McElroy will sit down with Middleton and plan what interventions are needed. For her, it's a case of booking what time she can and making the most of what Shadow can offer. Recently they have been targeting 15- to 19-year-olds with resources such as the Sexopoly board game and Wicked Night Out sessions. "Young people can get advice at drop-in clinics, but bringing this kind of thing into their own centre, where they are comfortable, works really well," says McElroy.

Shadow has made waves beyond Coventry too. Richard McKie, senior development officer for health at The National Youth Agency, is impressed: "Three cheers for Coventry for investing in this. It is by far the biggest youth service health response I have come across. It shows a service confident and ambitious enough to offer programmes across the educational sectors."

Also significant for McKie is that the team works on prevention, but is in touch with those who are drug users, have sexually transmitted infections and so on. "It's an interesting model in the context of targeted youth support requirements. The joint funding puts Shadow exactly where the youth service needs to be - cheek by jowl with the health service and mainstream education."

So has Shadow made a difference? The teenage pregnancy rate in Coventry has dropped by 10 per cent in the past two years. Evaluation also shows a nine per cent increase in knowledge for those who have attended Shadow workshops. But Mason is keen to develop the measures: "We're not as canny as we could be about recognising the change in confidence and self-esteem - areas as important as knowledge. Our approach needs to be different to youth work - the challenge is to operate in both worlds."

Further information For more information about the Shadow Project call 02476 786 232 SHADOW'S TOP 10 TIPS FOR DEVELOPING A YOUTH WORK HEALTH CURRICULUM

1. Develop good relationships with key health partners. Know what services they offer and how young people can access them.

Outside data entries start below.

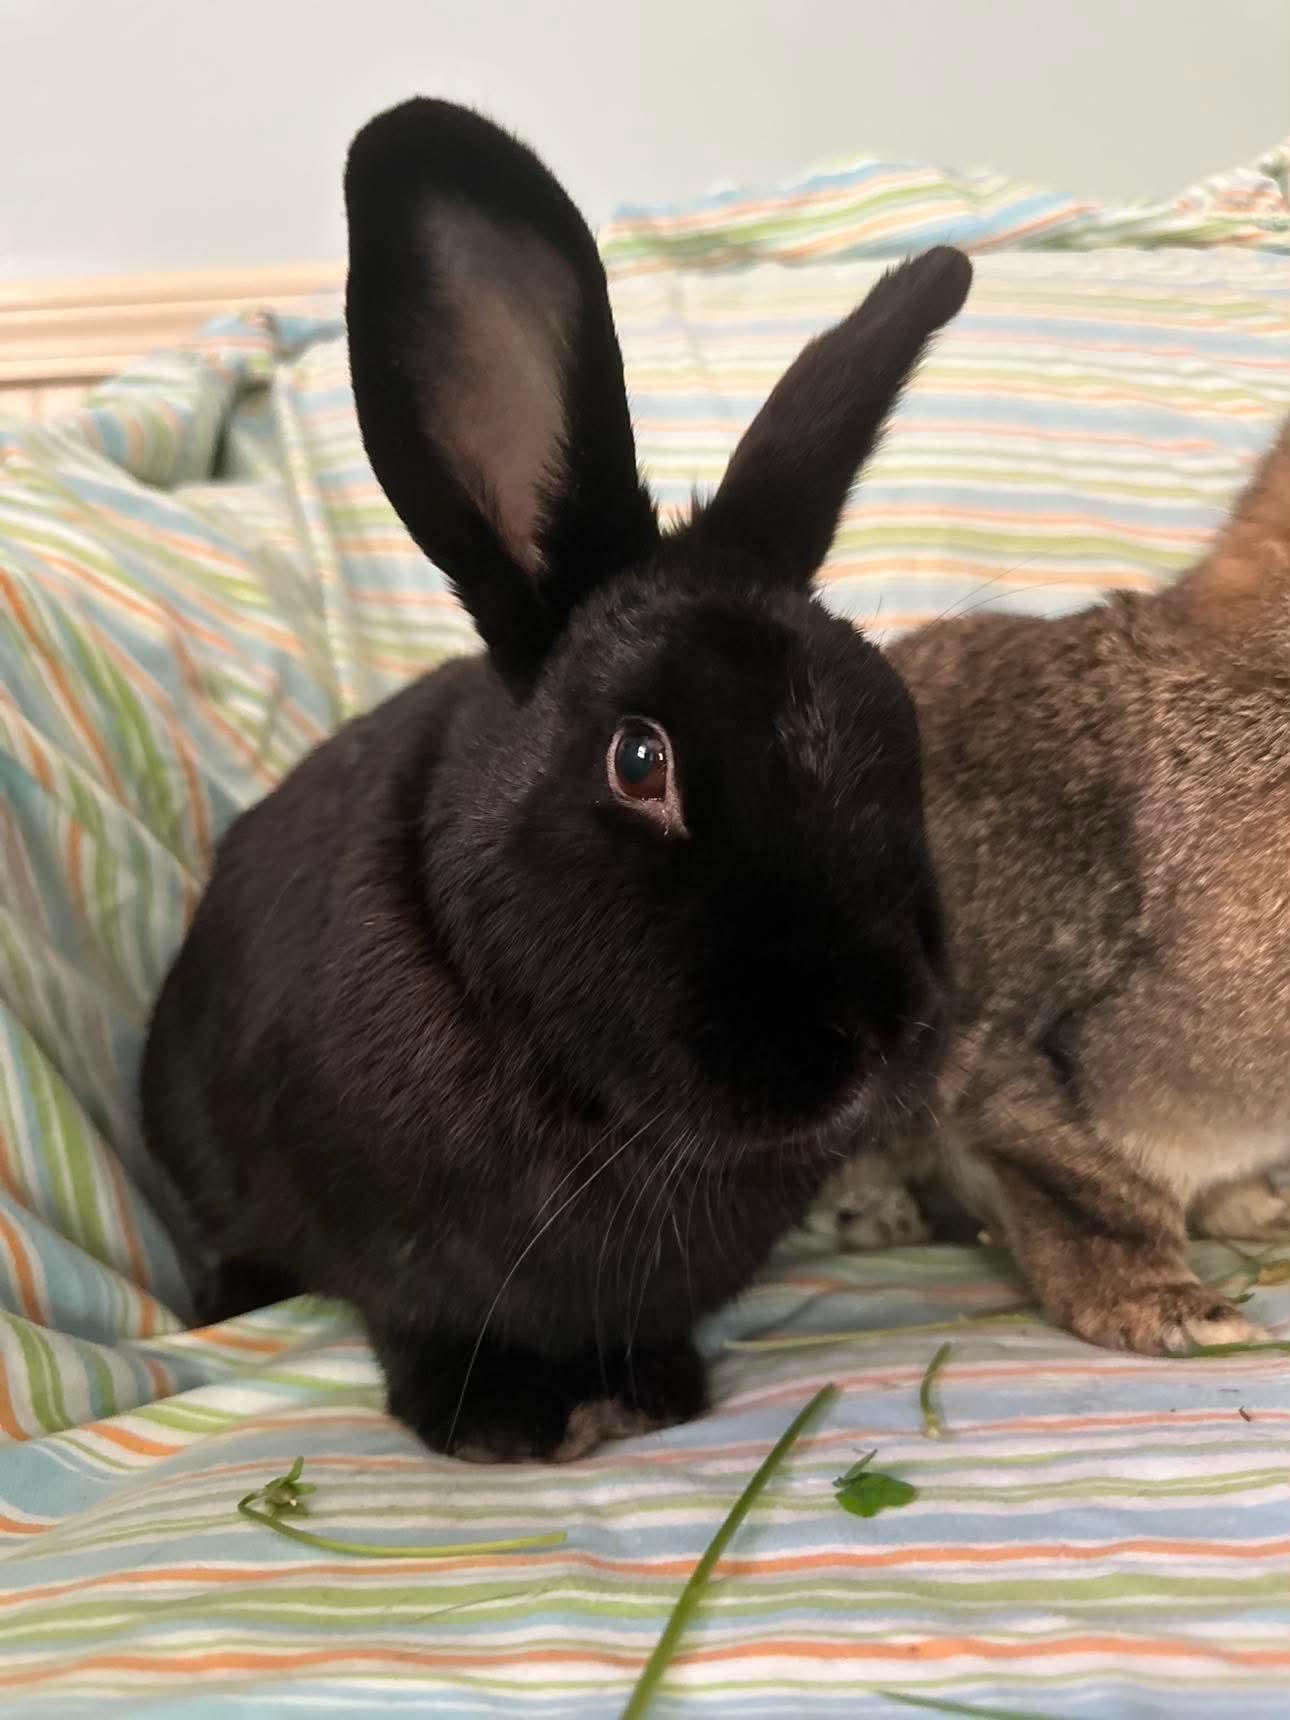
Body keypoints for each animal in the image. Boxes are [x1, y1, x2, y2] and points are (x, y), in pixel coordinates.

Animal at [140, 97, 971, 1462]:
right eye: (640, 759)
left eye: (895, 723)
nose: (871, 1032)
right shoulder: (398, 1267)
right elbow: (417, 1323)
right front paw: (492, 1424)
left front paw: (648, 1388)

2. Involve young people. Find out what they know, what's important to them and what they need to know.

3. Ensure the work is appropriate for the target group. Have you considered: age and size of group; gender and sexuality; race, ethnicity and faith; literacy issues; learning styles?

4. You can't change the world in 45 minutes. Four or five key messages is more than enough during a session. Follow the 5 x 3 rule = five messages, repeated three times.

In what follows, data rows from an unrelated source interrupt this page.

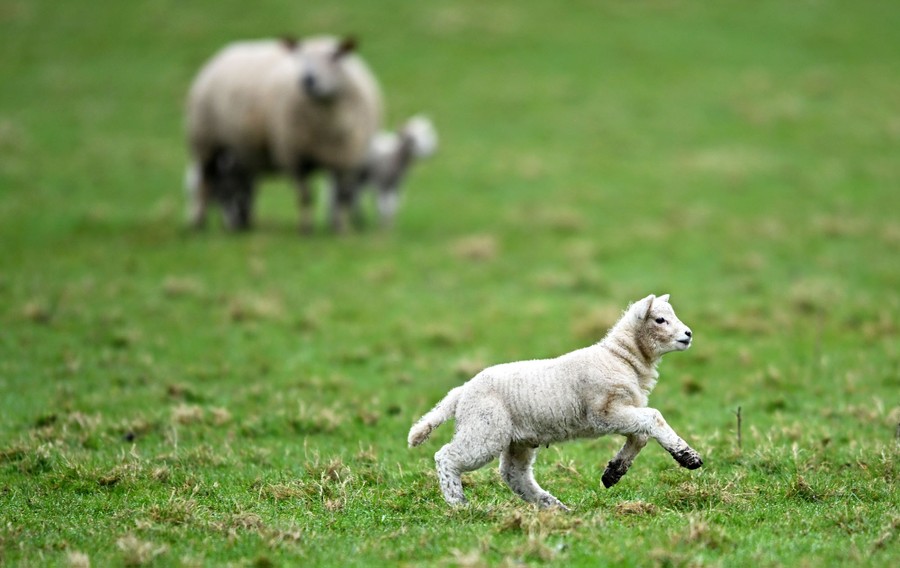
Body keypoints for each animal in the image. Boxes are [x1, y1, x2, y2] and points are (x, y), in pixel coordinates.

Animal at [184, 35, 383, 232]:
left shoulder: (346, 159)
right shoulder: (294, 157)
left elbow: (342, 196)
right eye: (301, 56)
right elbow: (305, 195)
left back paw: (243, 223)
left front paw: (340, 228)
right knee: (206, 183)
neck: (328, 121)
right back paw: (198, 222)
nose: (308, 79)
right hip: (205, 143)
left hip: (239, 152)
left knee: (237, 186)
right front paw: (306, 228)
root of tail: (224, 53)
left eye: (334, 56)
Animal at [407, 294, 702, 510]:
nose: (688, 334)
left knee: (514, 475)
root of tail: (462, 391)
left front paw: (613, 473)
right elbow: (653, 418)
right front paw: (688, 457)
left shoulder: (623, 410)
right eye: (660, 319)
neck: (622, 358)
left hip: (517, 439)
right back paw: (458, 503)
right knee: (447, 456)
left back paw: (554, 506)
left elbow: (640, 437)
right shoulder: (605, 413)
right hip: (485, 430)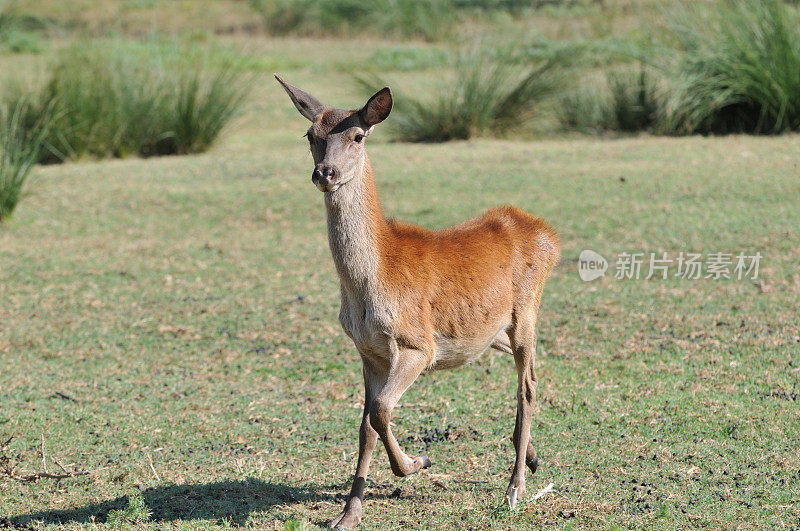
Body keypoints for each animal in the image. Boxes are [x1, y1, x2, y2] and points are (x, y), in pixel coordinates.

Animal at [276, 74, 564, 528]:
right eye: (310, 135)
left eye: (358, 135)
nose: (326, 172)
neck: (372, 282)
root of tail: (547, 233)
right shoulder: (368, 351)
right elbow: (366, 424)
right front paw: (348, 514)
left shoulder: (416, 344)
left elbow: (379, 410)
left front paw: (417, 463)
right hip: (491, 330)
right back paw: (532, 458)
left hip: (526, 311)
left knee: (528, 386)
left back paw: (515, 488)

5. Know what you want to achieve, make it realistic and break it down into manageable chunks.

6. If it's good, pass on the information. One day it might save your project time and money if other services reciprocate

7. Keep partners and stakeholders regularly updated and share challenges. Measure what you can and don't exaggerate what you can't prove.

8. Make sure you use resources young people will engage with. Don't be afraid to design your own.

9. Ensure you give up-to-date and accurate information.

10. If its enjoyable, it's usually engaging. Make it so.